Community Transit brought bus rapid transit to the region, introducing Swift to increase connectivity to work, school and shopping with fast, frequent service. We are also delivering a way to transport more people in a smaller space with The Double Tall, only the second double-decker bus used in regular service nationwide. And we are currently developing and implementing advanced transit technologies to benefit our customers, drivers and support staff with real-time information and performance data.
Transit helps build the solution. We target our public funds to increase the functionality and efficiency of the roads on which we all travel. More than a million people along Highway 99 benefit from Community Transit’s transportation options every year, whether they use our service or not. On I-5, each of Community Transit’s 200 commuter buses eliminates about 40 cars from the interstate, helping to move commerce and reduce congestion.
Community Transit provides bus service on 46 routes within Snohomish County and to downtown Seattle and the University of Washington. Every city in the county except Everett is part of Community Transit’s Public Transportation Benefit Area (map).
Vanpools are among the most efficient transportation modes, and Community Transit has one of the largest programs in the country.
As a regional transportation provider, Community Transit is contracted to operate five Sound Transit routes from Snohomish County to King County. Community Transit helped develop the ORCA smart card, which gives riders an alternative to passes and cash on transit systems in King, Pierce and Snohomish counties.
Community Transit also brings Business Solutions to more than 80 employer worksites as part of Commute Trip Reduction programs, which lower the number of single occupancy vehicles on our busy roads.

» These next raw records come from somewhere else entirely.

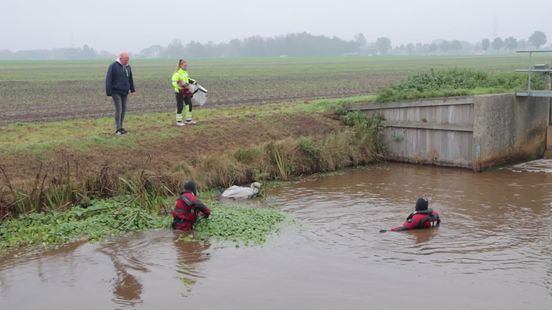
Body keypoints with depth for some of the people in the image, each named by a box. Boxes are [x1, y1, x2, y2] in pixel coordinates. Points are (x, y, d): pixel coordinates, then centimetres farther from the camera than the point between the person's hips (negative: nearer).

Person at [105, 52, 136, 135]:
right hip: (116, 92, -6)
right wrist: (108, 92, -15)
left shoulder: (128, 67, 9)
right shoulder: (113, 66, -9)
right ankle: (118, 129, -10)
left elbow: (130, 79, 21)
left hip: (125, 92, 6)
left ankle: (120, 127, 15)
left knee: (123, 109, 6)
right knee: (118, 109, -11)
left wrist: (132, 89, 19)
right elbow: (108, 79, -12)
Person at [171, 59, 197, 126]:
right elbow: (174, 82, -21)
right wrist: (181, 86, -31)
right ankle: (178, 121, 10)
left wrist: (192, 82, 12)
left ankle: (188, 120, 18)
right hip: (179, 92, -8)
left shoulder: (185, 73, 10)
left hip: (186, 92, 8)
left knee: (189, 105, 7)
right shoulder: (177, 73, -16)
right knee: (180, 106, -2)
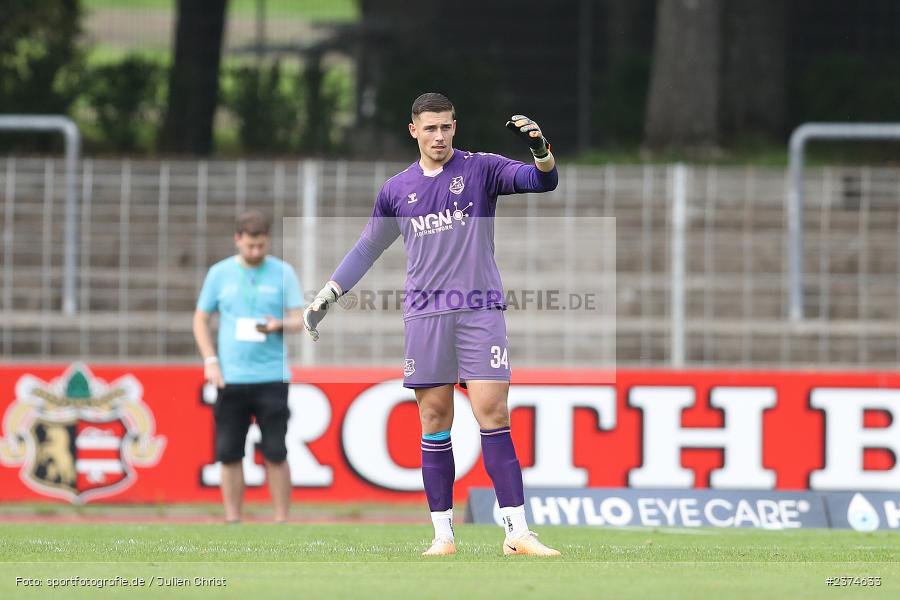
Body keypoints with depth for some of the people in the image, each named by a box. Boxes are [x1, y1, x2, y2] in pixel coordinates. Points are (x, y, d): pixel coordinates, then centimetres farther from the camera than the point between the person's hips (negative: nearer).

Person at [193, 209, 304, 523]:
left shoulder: (283, 273, 3)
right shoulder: (219, 273, 7)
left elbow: (299, 320, 2)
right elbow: (201, 319, 12)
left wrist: (280, 325, -20)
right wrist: (210, 361, 0)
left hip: (272, 377, -1)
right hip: (231, 378, 1)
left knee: (276, 454, -3)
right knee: (229, 454, 1)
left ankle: (281, 521, 3)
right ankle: (232, 521, 8)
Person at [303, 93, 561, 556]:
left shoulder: (481, 169, 4)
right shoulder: (397, 189, 12)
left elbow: (543, 182, -8)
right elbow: (367, 248, 22)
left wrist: (540, 150, -29)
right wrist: (325, 298, 18)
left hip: (480, 310, -2)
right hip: (425, 315, 2)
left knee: (492, 413, -10)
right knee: (434, 421, 0)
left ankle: (517, 532, -13)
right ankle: (443, 533, 5)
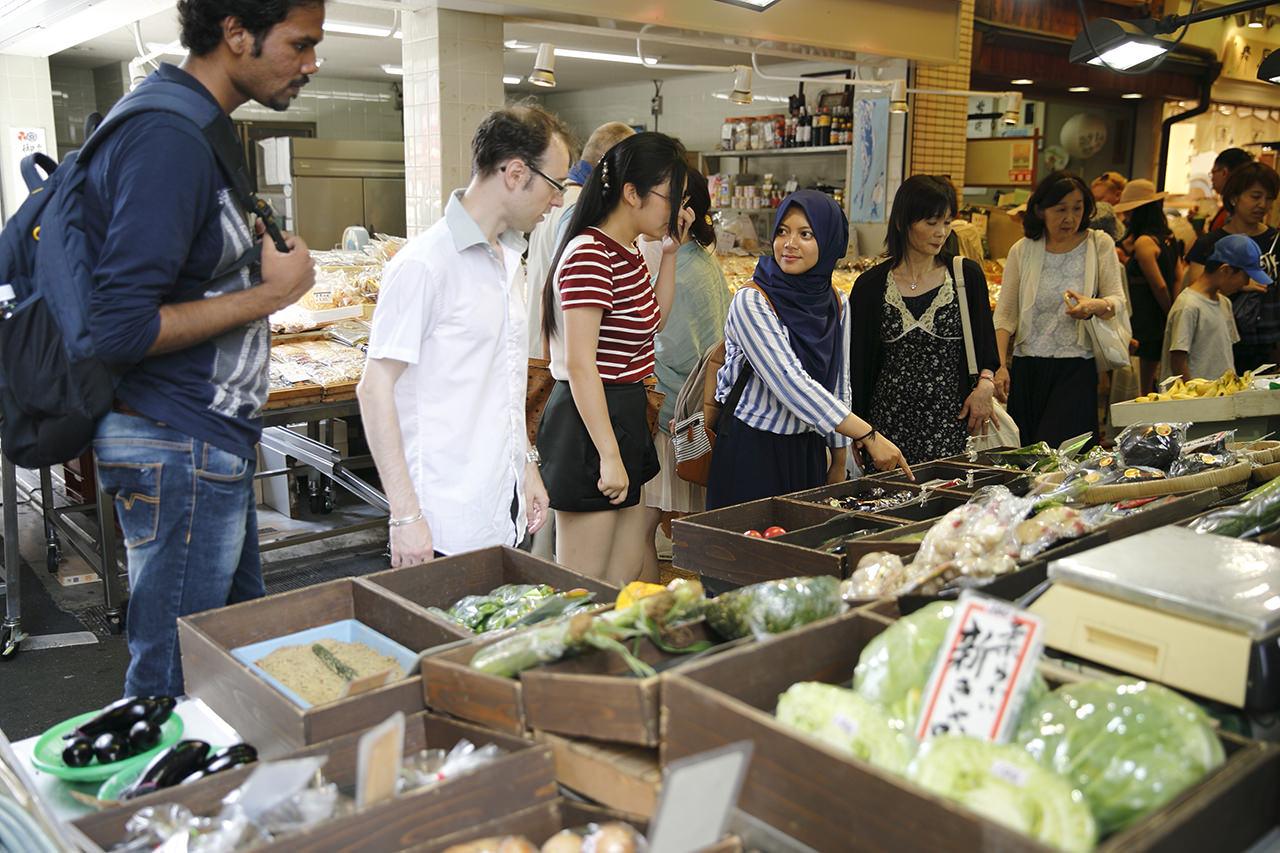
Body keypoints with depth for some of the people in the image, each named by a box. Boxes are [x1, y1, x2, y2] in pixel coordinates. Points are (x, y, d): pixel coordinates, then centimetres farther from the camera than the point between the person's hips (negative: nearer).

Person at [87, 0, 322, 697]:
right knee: (174, 682, 4)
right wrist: (270, 293, -17)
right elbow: (120, 328, -24)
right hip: (177, 449, -10)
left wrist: (259, 254, 10)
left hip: (210, 442, 11)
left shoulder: (196, 127, 13)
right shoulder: (167, 140, -20)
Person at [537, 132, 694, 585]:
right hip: (591, 418, -10)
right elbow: (579, 364, -23)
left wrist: (670, 252, 16)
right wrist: (609, 456, -23)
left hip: (623, 412, 10)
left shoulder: (626, 253, 12)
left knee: (627, 573, 17)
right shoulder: (589, 256, -18)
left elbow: (652, 321, 28)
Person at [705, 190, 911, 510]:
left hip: (808, 453, 5)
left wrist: (839, 465, 12)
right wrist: (868, 435, -26)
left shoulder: (837, 303, 4)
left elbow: (838, 387, 12)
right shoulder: (751, 302, -15)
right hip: (750, 452, -5)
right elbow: (790, 383, -24)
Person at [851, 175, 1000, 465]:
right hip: (890, 424, 0)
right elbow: (858, 365, 6)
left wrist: (986, 384, -10)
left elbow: (986, 347, 10)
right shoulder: (870, 286, 1)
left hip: (952, 422, 0)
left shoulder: (968, 276, 3)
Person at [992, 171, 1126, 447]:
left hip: (1076, 366, -1)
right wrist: (999, 365, -7)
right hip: (1027, 366, 1)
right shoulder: (1022, 251, 6)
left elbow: (1118, 300, 3)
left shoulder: (1100, 245, 5)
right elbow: (1005, 313, 5)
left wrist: (1096, 306, -21)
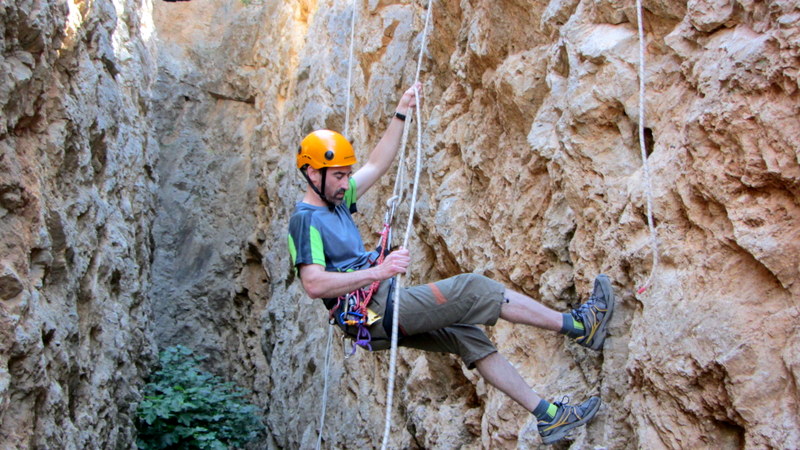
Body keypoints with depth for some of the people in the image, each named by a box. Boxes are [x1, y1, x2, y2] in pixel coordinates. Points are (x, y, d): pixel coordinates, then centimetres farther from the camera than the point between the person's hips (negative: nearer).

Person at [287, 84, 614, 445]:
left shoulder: (336, 201, 13)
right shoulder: (306, 220, -14)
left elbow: (377, 165, 18)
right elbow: (314, 284, -27)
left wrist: (401, 114, 12)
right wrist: (379, 271, -32)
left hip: (382, 309, 10)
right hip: (373, 311, -10)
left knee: (469, 335, 6)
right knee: (471, 289, -10)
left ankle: (547, 415, 10)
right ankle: (578, 326, -1)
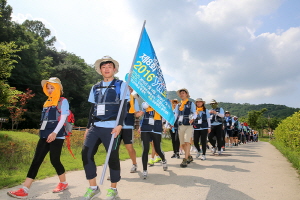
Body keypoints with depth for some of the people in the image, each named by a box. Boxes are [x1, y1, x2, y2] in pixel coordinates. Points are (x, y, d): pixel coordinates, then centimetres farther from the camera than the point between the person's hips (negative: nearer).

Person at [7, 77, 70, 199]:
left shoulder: (63, 101, -1)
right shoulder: (47, 103, 19)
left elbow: (63, 118, -11)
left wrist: (55, 132, -20)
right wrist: (43, 132, 19)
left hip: (56, 136, -6)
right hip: (44, 136, 7)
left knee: (54, 160, -1)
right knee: (36, 160, 1)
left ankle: (63, 183, 20)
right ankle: (24, 190, 1)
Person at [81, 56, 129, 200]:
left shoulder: (121, 85, 4)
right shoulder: (95, 88, 17)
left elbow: (123, 107, -5)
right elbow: (92, 109, 18)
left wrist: (119, 125, -15)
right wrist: (88, 127, 14)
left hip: (112, 127, -5)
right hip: (95, 127, 5)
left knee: (113, 157, 0)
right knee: (86, 153, -5)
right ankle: (93, 188, 10)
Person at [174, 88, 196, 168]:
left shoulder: (191, 104, 6)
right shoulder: (178, 105, 16)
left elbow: (193, 113, -6)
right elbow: (175, 115, 9)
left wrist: (192, 119, -28)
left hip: (189, 125, -4)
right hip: (180, 126, 4)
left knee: (187, 142, -17)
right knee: (182, 143, 8)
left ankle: (185, 160, -12)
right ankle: (189, 157, 28)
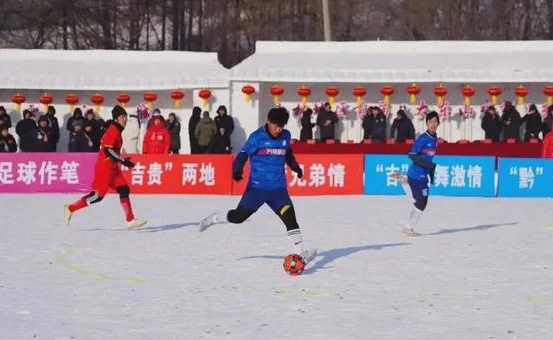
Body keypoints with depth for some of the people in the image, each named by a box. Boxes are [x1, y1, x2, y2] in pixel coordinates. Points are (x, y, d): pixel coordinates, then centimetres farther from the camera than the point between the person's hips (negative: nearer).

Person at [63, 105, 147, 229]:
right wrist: (124, 161, -21)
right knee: (98, 195, -10)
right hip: (105, 167, -10)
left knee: (124, 190, 4)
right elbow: (108, 150, -24)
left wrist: (121, 159, 19)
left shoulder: (116, 130, 14)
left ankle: (130, 220, 5)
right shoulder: (113, 130, -15)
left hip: (112, 167, 10)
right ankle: (70, 209, -2)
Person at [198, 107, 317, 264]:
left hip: (278, 188, 3)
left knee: (289, 216, -11)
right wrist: (237, 170, -29)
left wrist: (295, 167, 18)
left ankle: (301, 253, -11)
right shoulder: (257, 137, -9)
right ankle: (212, 219, 26)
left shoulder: (285, 136, 6)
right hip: (257, 187, -3)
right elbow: (243, 154, -13)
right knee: (239, 216, -3)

Our Curb the Congestion program targets high-congestion corridors to get people out of their cars and reduce the need for costly road improvements.
Over the past three decades, Community Transit has grown from a small, local bus service into a leader in providing transportation options for the Puget Sound region. From a thriving vanpool program to Swift, the state's first bus rapid transit line, Community Transit has been at the forefront of helping Snohomish County residents to think transit first.
Community Transit began service Oct. 4, 1976, after voters in Lynnwood, Edmonds, Mountlake Terrace, Brier, Woodway, Marysville and Snohomish agreed to form their own local transit agency. With 18 leased GMC buses, Community Transit began serving seven routes in those communities.
That first year, Community Transit buses provided 951,200 rides. As one long-time driver recalled, the agency didn't have specific stops on routes back then. Drivers had to keep a sharp eye out for riders, who would flag down a passing bus.
After beginning with non-existent bus stops, the agency now serves more than 2,100 stops, including 20 park and ride lots with more than 6,100 parking stalls, including the four-story Mountlake Terrace Transit Center which opened in 2009.
Growth has been a big part of Community Transit's history. Since starting in the seven original communities, citizens in every city in the county except Everett have voted to join the agency: Monroe and Lake Stevens in 1977; Stanwood, Granite Falls, Mukilteo and Sultan in 1979; Arlington in 1980; Gold Bar, Index and Startup in 1981; Oso and Darrington in 1982; Mill Creek in 1983; Bothell in 1992; and Silver Firs and Tulalip in 1997.